Я никому ничего не должна (Трауб) - страница 2

Мне нельзя ложиться и принимать помощь, иначе я не встану. Нужно держать себя в узде. Нельзя жаловаться и жалеть себя – это я точно знаю. Один раз пожалеешь – понравится. Это состояние очень быстро засасывает. Да и жаловаться мне некому. Лене неинтересно – ее бы кто пожалел. Она все равно не поймет: посидит, покивает. Если что-то болит, значит, я еще жива. Так что пусть болит, пусть дает о себе знать. Я привыкла к боли. К ней привыкаешь – медленно, мучительно, но учишься с ней жить, учишься с ней, заразой, договариваться. Я с ней разговариваю, как собачники со своими собаками. Бессмысленный, безумный диалог. Я прошу ее отпустить на пять минут, на десять. Обещаю положить ноги на табуретку, повернуться так, чтобы было удобно, не двигаться. «Перестань», – требую я. Она, боль, меня слушается. Не всегда, через раз, но слушается.

Я заставляю себя двигаться. Пока я хожу, совершаю бессмысленные телодвижения – чищу зубы, мою чашку, – я живу. Это не жизнь? Да, согласна. Но другой у меня сейчас нет. А сдаваться не в моих правилах. Я всегда была упрямой. До идиотизма. Лена тоже считает меня упертой идиоткой. Не понимает. Я и сама себя не всегда понимаю.

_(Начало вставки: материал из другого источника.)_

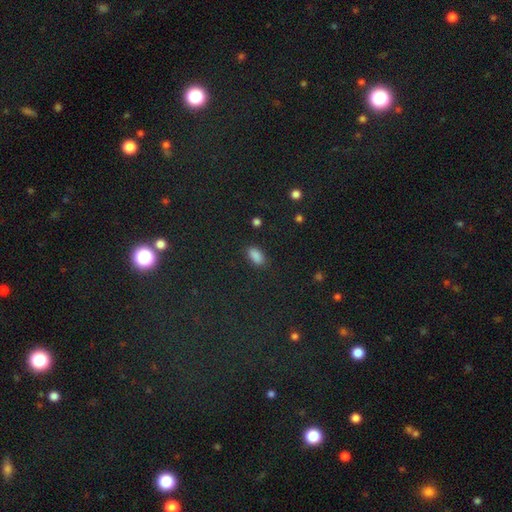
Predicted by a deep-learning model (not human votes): Smooth or featured? Predicted: smooth (p=0.85). How rounded? Predicted: in between (p=0.92). Merging? Predicted: none (p=0.84).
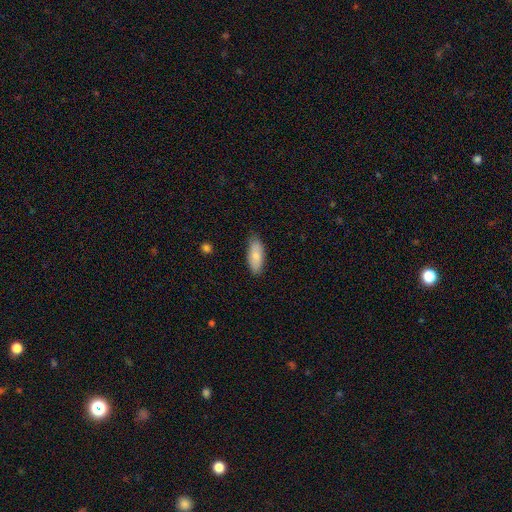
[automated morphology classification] type=smooth (81%); roundness=in between (78%); merging=none (83%).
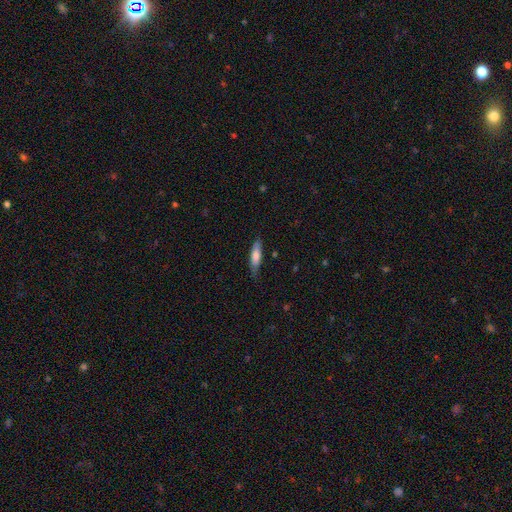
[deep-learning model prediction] smooth_or_featured: smooth (p=0.71) [alt: featured or disk p=0.23]
how_rounded: cigar-shaped (p=0.65) [alt: in between p=0.33]
merging: none (p=0.74) [alt: minor disturbance p=0.21]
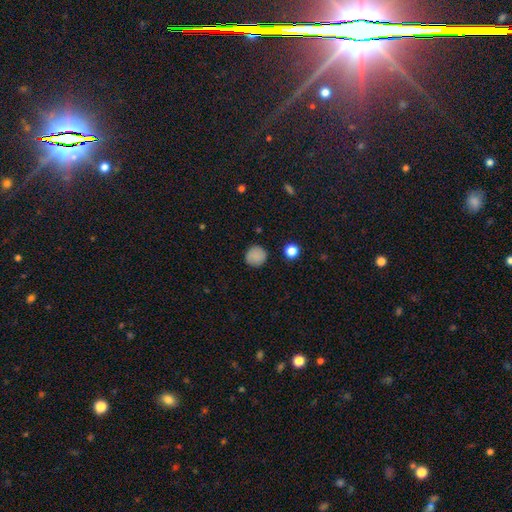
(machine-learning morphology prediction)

Время тянется медленно. Сутки резиновые. Тянутся, тянутся, никак не лопнут. Жду обеда – сажусь за стол ровно в половине второго. Гречка или салат. Ну, бульон. Я давно не могу много есть. Мне не хочется. Но надо. Я худая – кости, обтянутые кожей. Вешу сорок пять килограммов. Завидую женщинам в теле – у них есть эта радость: съесть булку, пирожное. А я не могу – невкусно. Аппетита нет совсем. Кефир люблю, свеклу вареную, фрукты. С другой стороны – я себя в таком весе могу таскать по улице. Если бы весила много – не факт, что хватило бы сил.

Ложусь я рано, в восемь. Дольше сидеть не могу. Устаю очень. Хотя от чего мне уставать? Ничего особенного не делаю. Но к вечеру валюсь с ног. Знаю, что заснуть не смогу, но все равно ложусь. Как в пионерском лагере – установила себе время отбоя. Раньше могла читать, тем и спасалась. Сейчас уже нет. Не вижу. И это меня мучает по-настоящему.


Нет, все не так. Надо стереть эту запись, но я не знаю как.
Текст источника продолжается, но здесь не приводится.